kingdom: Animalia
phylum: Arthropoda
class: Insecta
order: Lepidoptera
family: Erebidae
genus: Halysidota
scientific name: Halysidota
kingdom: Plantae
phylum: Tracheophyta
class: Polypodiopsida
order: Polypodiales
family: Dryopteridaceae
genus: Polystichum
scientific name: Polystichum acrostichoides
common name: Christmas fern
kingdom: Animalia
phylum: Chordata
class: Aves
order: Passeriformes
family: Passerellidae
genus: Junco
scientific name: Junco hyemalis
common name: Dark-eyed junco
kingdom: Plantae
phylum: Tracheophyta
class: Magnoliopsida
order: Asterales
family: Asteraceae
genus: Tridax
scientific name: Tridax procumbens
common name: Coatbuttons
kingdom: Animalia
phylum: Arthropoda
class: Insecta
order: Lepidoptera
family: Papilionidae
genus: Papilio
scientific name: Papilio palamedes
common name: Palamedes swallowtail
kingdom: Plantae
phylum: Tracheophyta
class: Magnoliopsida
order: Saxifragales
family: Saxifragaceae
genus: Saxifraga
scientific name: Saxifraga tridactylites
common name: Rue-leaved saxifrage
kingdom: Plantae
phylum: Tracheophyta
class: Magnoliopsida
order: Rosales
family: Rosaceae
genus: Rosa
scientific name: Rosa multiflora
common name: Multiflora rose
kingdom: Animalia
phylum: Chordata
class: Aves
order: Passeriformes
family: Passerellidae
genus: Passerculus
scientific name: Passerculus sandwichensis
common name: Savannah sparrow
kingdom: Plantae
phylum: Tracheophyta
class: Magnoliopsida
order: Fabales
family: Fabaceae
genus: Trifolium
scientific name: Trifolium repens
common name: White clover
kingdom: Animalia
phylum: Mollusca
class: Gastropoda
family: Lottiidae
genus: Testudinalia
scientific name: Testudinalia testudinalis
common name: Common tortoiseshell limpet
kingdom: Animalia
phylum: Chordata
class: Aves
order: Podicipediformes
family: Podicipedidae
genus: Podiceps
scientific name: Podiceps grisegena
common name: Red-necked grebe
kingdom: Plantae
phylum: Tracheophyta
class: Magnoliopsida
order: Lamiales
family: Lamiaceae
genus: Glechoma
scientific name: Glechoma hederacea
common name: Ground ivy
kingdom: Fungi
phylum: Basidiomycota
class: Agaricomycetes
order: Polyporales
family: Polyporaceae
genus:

········

### [Problem to work on]
Write out the listing above word for word, from the line containing "genus: Glechoma" through its final line, both ends included.

### [Completed task]
genus: Glechoma
scientific name: Glechoma hederacea
common name: Ground ivy
kingdom: Fungi
phylum: Basidiomycota
class: Agaricomycetes
order: Polyporales
family: Polyporaceae
genus:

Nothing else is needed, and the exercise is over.